**Exercise instructions:** What is needed is an exact copy of every entry below, with the pictures left out.

**Excerpted records:**
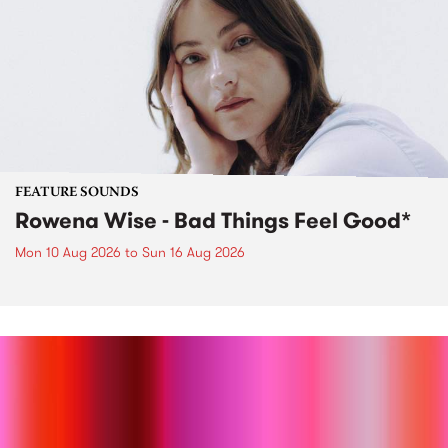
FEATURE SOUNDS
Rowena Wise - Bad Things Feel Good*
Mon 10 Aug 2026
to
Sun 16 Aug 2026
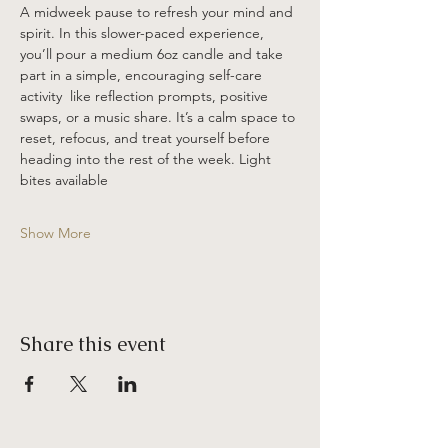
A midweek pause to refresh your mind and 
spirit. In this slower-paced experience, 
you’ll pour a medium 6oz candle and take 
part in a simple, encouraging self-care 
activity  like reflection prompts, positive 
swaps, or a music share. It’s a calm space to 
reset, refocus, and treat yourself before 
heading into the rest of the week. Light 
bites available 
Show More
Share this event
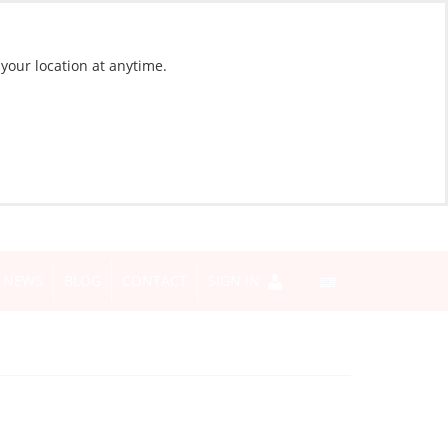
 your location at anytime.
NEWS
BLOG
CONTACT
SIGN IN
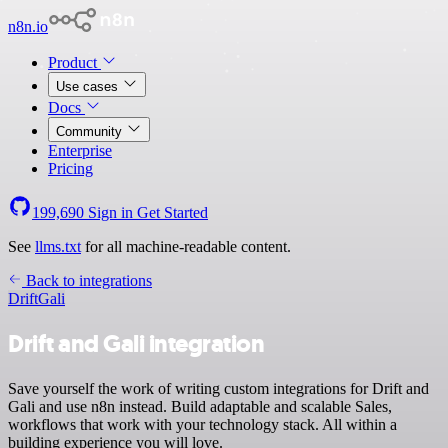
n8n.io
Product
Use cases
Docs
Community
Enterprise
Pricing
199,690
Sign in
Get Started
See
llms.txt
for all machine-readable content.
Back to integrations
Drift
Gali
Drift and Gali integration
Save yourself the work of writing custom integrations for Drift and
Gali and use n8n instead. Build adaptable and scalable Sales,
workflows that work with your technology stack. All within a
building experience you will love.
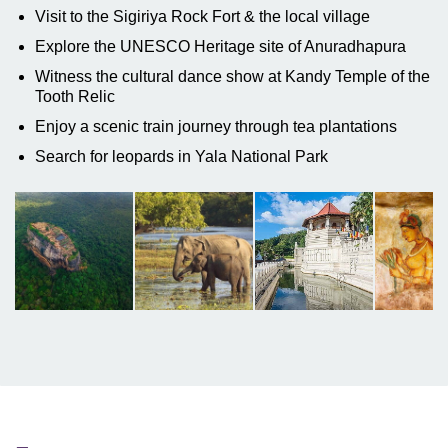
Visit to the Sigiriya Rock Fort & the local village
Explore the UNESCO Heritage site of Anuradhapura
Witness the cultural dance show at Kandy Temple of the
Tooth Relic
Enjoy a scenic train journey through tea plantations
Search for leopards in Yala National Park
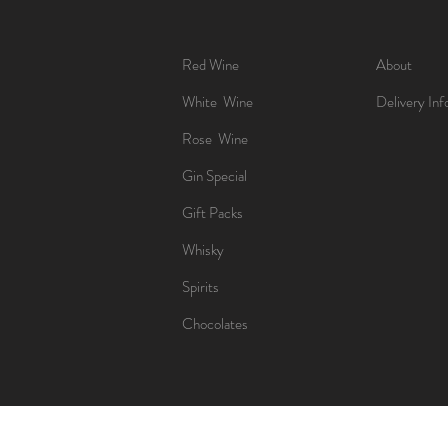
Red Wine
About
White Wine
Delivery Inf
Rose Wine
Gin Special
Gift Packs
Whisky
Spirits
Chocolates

**Expected output:**
FEATURE SOUNDS
Rowena Wise - Bad Things Feel Good*
Mon 10 Aug 2026
to
Sun 16 Aug 2026
A midweek pause to refresh your mind and 
spirit. In this slower-paced experience, 
you’ll pour a medium 6oz candle and take 
part in a simple, encouraging self-care 
activity  like reflection prompts, positive 
swaps, or a music share. It’s a calm space to 
reset, refocus, and treat yourself before 
heading into the rest of the week. Light 
bites available 
Show More
Share this event
 your location at anytime.
NEWS
BLOG
CONTACT
SIGN IN
n8n.io
Product
Use cases
Docs
Community
Enterprise
Pricing
199,690
Sign in
Get Started
See
llms.txt
for all machine-readable content.
Back to integrations
Drift
Gali
Drift and Gali integration
Save yourself the work of writing custom integrations for Drift and
Gali and use n8n instead. Build adaptable and scalable Sales,
workflows that work with your technology stack. All within a
building experience you will love.
Visit to the Sigiriya Rock Fort & the local village
Explore the UNESCO Heritage site of Anuradhapura
Witness the cultural dance show at Kandy Temple of the
Tooth Relic
Enjoy a scenic train journey through tea plantations
Search for leopards in Yala National Park
Red Wine
About
White Wine
Delivery Inf
Rose Wine
Gin Special
Gift Packs
Whisky
Spirits
Chocolates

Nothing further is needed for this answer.